Brief: Reproduce the device claims below from "The device according to claim 7, wherein" up to and including "of training signals.".

Selected passage:
The device according to claim 7, wherein said training signal supply unit (33-35) comprises a noise sample memory (35) storing a plurality of noise samples, and a number of adders (34L, 34R), one for each input (2L, 2R) of said device, each adder receiving a respective plurality of input signal samples and said noise samples, and outputting a respective plurality of training signals.
The device according to claim 7 or 8, further comprising a switching unit (33) having a number of changeover switch elements (32L, 32R), one for each signal processing channel (10L, 10R), each changeover switch element having a first input connected to a respective input (2L, 2R) of the device, a second input connected to the output of a respective adder, and an output connected to a respective signal processing channel.
The device according to any one of claims 7 to 9, wherein said weight supply unit comprises a random number generator (42).
The device according to any of claims 8 to 10, wherein said processing unit (44) comprises means for computation a fitness degree correlated to the signal-to-noise ratio between said filtered training signal and said noise samples.

The data:
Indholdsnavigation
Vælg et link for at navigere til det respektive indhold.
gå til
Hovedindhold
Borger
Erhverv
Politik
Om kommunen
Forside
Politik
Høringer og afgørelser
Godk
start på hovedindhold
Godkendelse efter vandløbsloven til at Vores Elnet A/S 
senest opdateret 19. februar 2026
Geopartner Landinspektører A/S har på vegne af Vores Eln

Exercise output:
The device according to claim 7, wherein said training signal supply unit (33-35) comprises a noise sample memory (35) storing a plurality of noise samples, and a number of adders (34L, 34R), one for each input (2L, 2R) of said device, each adder receiving a respective plurality of input signal samples and said noise samples, and outputting a respective plurality of training signals.